With my breakpoint set up, I let the malware run and lo and behold, we get a hit on the aforementioned API:

  URLDownloadToFileA

Figure 2. URLDownloadFileToA call

We can see here that the malware has made the call to the API and looking at the stack we can trace it back to see where is exploit is running from.

Let’s take a look at the stack:

API_Frame

Figure 3. URLDownloadFiletoA stack frame

The call seems to emanate from icucnv34.dll, which is a valid DLL loaded by Acrobat Reader. So far, nothing seems to be particularly wrong, but if we look at the caller address a little further, we can see that there’s something fishy about it.

As a reminder, before we go ahead, most shell code is located somewhere on the stack or on the heap. For instance, after a successful heap spray, the shell code will be running from some part of the heap allocated by the malicious script.

This is where it becomes interesting…

Where is the shell code?

As we saw in Figure 3, URLDownloadFileToA is called from somewhere within icucnv34.dll (or so it seems).

Let’s see what the PEB can tell us. After entering the !PEB command, here’s what Windbg gives us:

PEB_pic

Figure 4. PEB

We’ve spotted our DLL. The module start address is 0x4a800000.

In Figure 4, it says that the return address for URLDownloadFileToA is icucnv34+0x456b1, which is 0x4a8456b1.

This is rather interesting because the DLL itself is only 300K and obviously not all of it is code. Here are the details:

Module_info

Figure 5. Module Information

What did we get here?

  1. Base address = 0x4a800000
  2. Size of code = 0x21000

Since the return address of the API is icucnv34+0x456b1, the code is not running inside the DLL code segment!

So where is it exactly?

Memdump

Figure 6. Shell code memory dump

It appears that the code we are looking at is located right before the modules resources. Going to 0x4a8456b1 and back a little, we can determine the entry point of the shell code. As shown in Figure 6, the URL accessed by the API is located at the end of the code, which starts with a NOP (0x90) followed by a short jump (0xeb 0x11). Initially this shell code is XORed out and the code that is between the beginning and the first jump address is used to XOR the rest of it with 0xA6.

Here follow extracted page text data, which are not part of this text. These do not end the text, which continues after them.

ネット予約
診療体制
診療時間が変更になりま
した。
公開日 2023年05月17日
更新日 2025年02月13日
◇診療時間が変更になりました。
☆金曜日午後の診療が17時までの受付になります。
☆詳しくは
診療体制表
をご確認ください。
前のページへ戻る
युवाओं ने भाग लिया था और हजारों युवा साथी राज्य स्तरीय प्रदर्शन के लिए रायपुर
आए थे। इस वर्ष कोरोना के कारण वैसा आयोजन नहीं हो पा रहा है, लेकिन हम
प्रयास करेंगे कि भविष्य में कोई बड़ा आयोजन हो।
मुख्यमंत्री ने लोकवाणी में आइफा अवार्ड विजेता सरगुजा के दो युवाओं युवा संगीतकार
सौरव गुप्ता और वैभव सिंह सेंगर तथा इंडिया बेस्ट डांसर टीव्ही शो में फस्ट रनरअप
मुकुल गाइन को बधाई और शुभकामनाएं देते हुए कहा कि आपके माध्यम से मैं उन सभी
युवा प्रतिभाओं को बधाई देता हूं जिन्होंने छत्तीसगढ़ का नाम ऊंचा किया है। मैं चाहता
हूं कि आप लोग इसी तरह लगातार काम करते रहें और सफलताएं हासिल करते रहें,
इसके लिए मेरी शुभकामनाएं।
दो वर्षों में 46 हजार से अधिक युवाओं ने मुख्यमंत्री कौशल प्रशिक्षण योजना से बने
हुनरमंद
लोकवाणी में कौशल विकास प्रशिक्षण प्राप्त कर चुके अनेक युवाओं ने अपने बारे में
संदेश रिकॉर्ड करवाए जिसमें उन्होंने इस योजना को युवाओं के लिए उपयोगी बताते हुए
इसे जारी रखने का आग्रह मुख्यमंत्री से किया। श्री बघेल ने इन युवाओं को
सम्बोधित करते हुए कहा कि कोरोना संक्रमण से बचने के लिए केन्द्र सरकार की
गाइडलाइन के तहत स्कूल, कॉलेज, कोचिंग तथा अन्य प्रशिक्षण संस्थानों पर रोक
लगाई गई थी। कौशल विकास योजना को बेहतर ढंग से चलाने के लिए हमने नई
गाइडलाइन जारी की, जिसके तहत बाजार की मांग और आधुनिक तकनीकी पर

As we know, a Windows executable is structured something like this (rough description):

Exestruct

Figure 7. Executable structure

If some shell code is copied somewhere in between the data and the resources, it will appear to be part of the DLL.

Hiding with a module space

As we’ve just observed, the shell code is not copied on the heap but within the address space of a chosen DLL.

This is pretty wicked because regular shell code detection may be fooled by this, as it would expect the return address of an API to be on the heap/stack and therefore not inside a DLL address space. If your detection is based on checking whether a return address is within the boundaries of a module, this sort of shell code will evade it. What the detection engine must do is to narrow the address range to be within the code segment of the module.

In this particular case, the icucnv43.dll is loaded at 0x4a800000 and the code starts at base image + 0x1000, hence 0x4a801000.

As the [!dh] showed us, the code size is 0x21000 which means that the runnable code of the DLL is 0x4a801000 – 0x4A822000. Looking at Figure 7, it becomes obvious that the shell code we’re looking at is running outside the .text segment. Since the shell code executes way outside of this range, we can deduct that it is indeed some malicious code and we can report the network activity as well as the use of shell code for that sort of PDF exploit.